# 5 Huge Tips to Passing the A+ Certification



## Ac_Chris

Hi all, 

I used to lurk quite a bit on these forums and alot of the information I found here truly helped me in passing my A+ Essentials certification as well as my Network+ certification. I honestly couldn't have passed without some of the useful information here, and in return I would like to return something to the community. I did a write-up on 5 tips to passing the A+ Certification exams, and I would like to share it with you. The link can be found here. I would just post them here, but i do not have exclusive rights to the content anymore since I published it elsewhere  

Please let me know if my tips have helped you, or if they have any mistakes in them. Also, Although these tips were written with the 601 exams in mind, they still pertain heavily to the latest exams offered by CompTIA as well. 

Good luck to you all


----------



## Armymanis

Chris. All those tips are great! I have been constantly studying for the A+ exam and have found that going through the COMPTIA A+ Complete Study guide book they do talk about a lot of those area's that you covered in your article. I've been taking notes, reading, watching videos, and doing the practice exams so I can prepare for the test that's next Wednesday. It feels like I have been studying for 2 months because it took me 1 and a half months to get through the videos and around 2-3 weeks to get through the book and know the information.

I think it also helps that I have been doing an internship and taking a Windows Vista class for my community college AA.

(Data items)
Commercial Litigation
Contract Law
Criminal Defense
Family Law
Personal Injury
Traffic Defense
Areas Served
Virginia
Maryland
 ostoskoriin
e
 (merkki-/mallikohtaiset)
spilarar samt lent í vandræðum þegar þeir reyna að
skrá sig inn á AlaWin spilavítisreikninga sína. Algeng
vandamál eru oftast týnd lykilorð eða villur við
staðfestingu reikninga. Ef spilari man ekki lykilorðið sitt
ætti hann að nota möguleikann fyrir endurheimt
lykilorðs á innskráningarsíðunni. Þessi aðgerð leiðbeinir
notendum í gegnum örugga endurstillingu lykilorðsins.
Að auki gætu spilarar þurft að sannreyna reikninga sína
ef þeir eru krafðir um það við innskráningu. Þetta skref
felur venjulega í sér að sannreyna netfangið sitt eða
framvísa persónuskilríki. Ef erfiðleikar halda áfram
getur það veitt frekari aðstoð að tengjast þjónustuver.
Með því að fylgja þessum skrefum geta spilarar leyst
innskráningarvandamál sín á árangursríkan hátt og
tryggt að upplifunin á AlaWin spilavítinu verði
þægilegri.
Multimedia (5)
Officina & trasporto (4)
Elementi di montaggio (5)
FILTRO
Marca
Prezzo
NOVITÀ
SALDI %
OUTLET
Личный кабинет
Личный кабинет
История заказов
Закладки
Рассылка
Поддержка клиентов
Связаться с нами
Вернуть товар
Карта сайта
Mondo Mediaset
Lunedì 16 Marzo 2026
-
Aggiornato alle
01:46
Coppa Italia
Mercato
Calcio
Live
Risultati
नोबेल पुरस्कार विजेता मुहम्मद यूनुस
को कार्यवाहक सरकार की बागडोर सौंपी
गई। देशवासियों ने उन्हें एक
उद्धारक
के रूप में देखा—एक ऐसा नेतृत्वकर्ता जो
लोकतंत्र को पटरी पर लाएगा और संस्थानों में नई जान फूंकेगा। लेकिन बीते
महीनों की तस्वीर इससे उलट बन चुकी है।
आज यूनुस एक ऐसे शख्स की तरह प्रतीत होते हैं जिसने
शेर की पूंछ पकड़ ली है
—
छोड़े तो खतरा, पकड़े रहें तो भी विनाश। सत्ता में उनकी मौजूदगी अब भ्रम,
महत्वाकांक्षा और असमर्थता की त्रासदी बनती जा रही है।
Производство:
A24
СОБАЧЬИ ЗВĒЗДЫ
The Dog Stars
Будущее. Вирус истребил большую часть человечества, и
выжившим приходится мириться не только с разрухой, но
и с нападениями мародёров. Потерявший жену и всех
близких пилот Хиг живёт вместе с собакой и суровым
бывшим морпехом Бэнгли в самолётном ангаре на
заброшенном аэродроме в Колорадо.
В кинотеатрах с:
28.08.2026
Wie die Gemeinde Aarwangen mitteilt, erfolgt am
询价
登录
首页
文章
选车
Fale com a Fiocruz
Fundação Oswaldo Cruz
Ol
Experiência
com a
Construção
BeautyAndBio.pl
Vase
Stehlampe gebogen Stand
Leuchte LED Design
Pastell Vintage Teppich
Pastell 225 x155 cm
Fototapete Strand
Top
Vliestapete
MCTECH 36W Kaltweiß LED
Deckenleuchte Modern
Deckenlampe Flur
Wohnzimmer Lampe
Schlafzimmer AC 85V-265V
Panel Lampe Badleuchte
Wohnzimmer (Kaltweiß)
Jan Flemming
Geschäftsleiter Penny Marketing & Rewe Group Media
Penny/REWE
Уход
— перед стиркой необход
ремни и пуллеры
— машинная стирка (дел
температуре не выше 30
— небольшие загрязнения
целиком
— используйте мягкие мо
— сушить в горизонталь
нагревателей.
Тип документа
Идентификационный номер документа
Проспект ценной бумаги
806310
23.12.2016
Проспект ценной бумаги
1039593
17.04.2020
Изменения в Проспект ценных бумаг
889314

▶ _Explore the material_
**1)** In the A+ certification thread, give the stretch from "Good luck to" through "know the information." again, swapping "Wednesday" for "Friday".
**2)** Carry on the A+ certification thread from the point where it stops.

▶ _Answers below_
**1)**
Good luck to you all


----------



## Armymanis

Chris. All those tips are great! I have been constantly studying for the A+ exam and have found that going through the COMPTIA A+ Complete Study guide book they do talk about a lot of those area's that you covered in your article. I've been taking notes, reading, watching videos, and doing the practice exams so I can prepare for the test that's next Friday. It feels like I have been studying for 2 months because it took me 1 and a half months to get through the videos and around 2-3 weeks to get through the book and know the information.

**2)**
----------



## Ac_Chris

Hey, Good luck to you! My biggest advice I can give is to simply not get nervous before the test. Stay cool and you'll do great! If you have any specific questions feel free to ask away


----------



## Ac_Chris

Made some revisions to the tips, Fixed a slight error in the data nothin too serious  Nobody is going to fail because of it!


----------



## Ac_Chris

Bump


----------



## greenbrucelee

good tips heres mine

Never use one study material use atleast two. CompTIA A+ all in one exam guide 7th edition by Mike Meyers, www.professermesser.com

Study and practice the concepts

Always use legitemate practice exams and never go over the same exams over and over otherwise you will remember the questions and answers subconciousley and give yourself a false sense of security.

Make notes that you can easily revise from and keep them simple.

Relax before the exam and don't over study otherwise you will burn yourself out.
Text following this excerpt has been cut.